#### [HOW TO COMPLETE THIS TASK]
The answer is the data repeated in full, with no pictures included.

(Collected data)
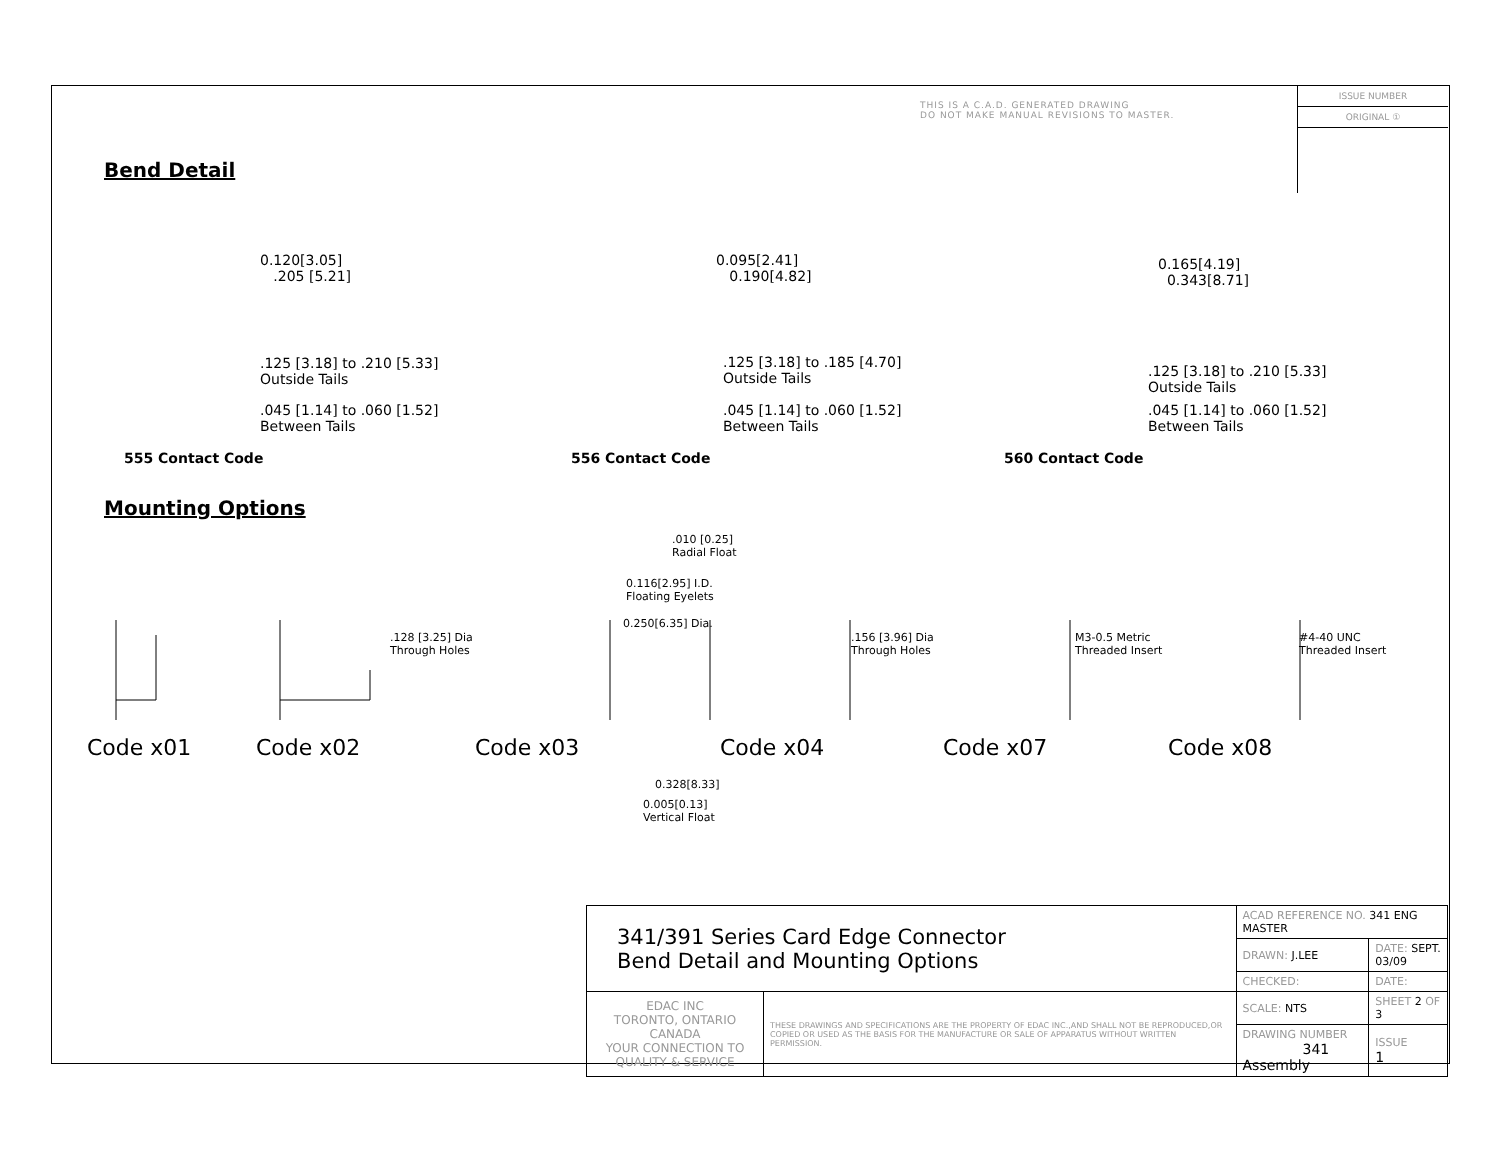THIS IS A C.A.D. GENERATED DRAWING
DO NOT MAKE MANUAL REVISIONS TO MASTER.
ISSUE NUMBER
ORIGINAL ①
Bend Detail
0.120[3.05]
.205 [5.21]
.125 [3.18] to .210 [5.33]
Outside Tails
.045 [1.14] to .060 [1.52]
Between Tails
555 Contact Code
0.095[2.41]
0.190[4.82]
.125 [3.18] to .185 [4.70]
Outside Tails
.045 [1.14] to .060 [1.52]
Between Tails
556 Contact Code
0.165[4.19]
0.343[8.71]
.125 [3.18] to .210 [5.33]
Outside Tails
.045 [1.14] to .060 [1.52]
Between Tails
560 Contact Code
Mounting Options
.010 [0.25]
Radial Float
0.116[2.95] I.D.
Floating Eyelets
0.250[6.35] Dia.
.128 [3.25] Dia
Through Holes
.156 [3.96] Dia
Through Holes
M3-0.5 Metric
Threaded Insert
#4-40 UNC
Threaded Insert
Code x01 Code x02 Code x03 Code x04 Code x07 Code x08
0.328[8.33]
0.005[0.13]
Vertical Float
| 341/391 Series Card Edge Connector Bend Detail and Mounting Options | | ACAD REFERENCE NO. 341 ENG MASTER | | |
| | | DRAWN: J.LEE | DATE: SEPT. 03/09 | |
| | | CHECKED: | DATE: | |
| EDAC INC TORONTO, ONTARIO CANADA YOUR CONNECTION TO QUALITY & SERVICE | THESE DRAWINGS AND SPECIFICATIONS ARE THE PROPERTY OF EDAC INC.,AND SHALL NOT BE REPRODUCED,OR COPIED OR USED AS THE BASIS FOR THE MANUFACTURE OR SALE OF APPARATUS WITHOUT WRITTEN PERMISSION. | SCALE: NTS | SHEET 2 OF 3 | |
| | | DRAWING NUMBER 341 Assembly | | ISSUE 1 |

#### [WRITTEN RESPONSE]
THIS IS A C.A.D. GENERATED DRAWING
DO NOT MAKE MANUAL REVISIONS TO MASTER.
ISSUE NUMBER
ORIGINAL ①
Bend Detail
0.120[3.05]
.205 [5.21]
.125 [3.18] to .210 [5.33]
Outside Tails
.045 [1.14] to .060 [1.52]
Between Tails
555 Contact Code
0.095[2.41]
0.190[4.82]
.125 [3.18] to .185 [4.70]
Outside Tails
.045 [1.14] to .060 [1.52]
Between Tails
556 Contact Code
0.165[4.19]
0.343[8.71]
.125 [3.18] to .210 [5.33]
Outside Tails
.045 [1.14] to .060 [1.52]
Between Tails
560 Contact Code
Mounting Options
.010 [0.25]
Radial Float
0.116[2.95] I.D.
Floating Eyelets
0.250[6.35] Dia.
.128 [3.25] Dia
Through Holes
.156 [3.96] Dia
Through Holes
M3-0.5 Metric
Threaded Insert
#4-40 UNC
Threaded Insert
Code x01 Code x02 Code x03 Code x04 Code x07 Code x08
0.328[8.33]
0.005[0.13]
Vertical Float
| 341/391 Series Card Edge Connector Bend Detail and Mounting Options | | ACAD REFERENCE NO. 341 ENG MASTER | | |
| | | DRAWN: J.LEE | DATE: SEPT. 03/09 | |
| | | CHECKED: | DATE: | |
| EDAC INC TORONTO, ONTARIO CANADA YOUR CONNECTION TO QUALITY & SERVICE | THESE DRAWINGS AND SPECIFICATIONS ARE THE PROPERTY OF EDAC INC.,AND SHALL NOT BE REPRODUCED,OR COPIED OR USED AS THE BASIS FOR THE MANUFACTURE OR SALE OF APPARATUS WITHOUT WRITTEN PERMISSION. | SCALE: NTS | SHEET 2 OF 3 | |
| | | DRAWING NUMBER 341 Assembly | | ISSUE 1 |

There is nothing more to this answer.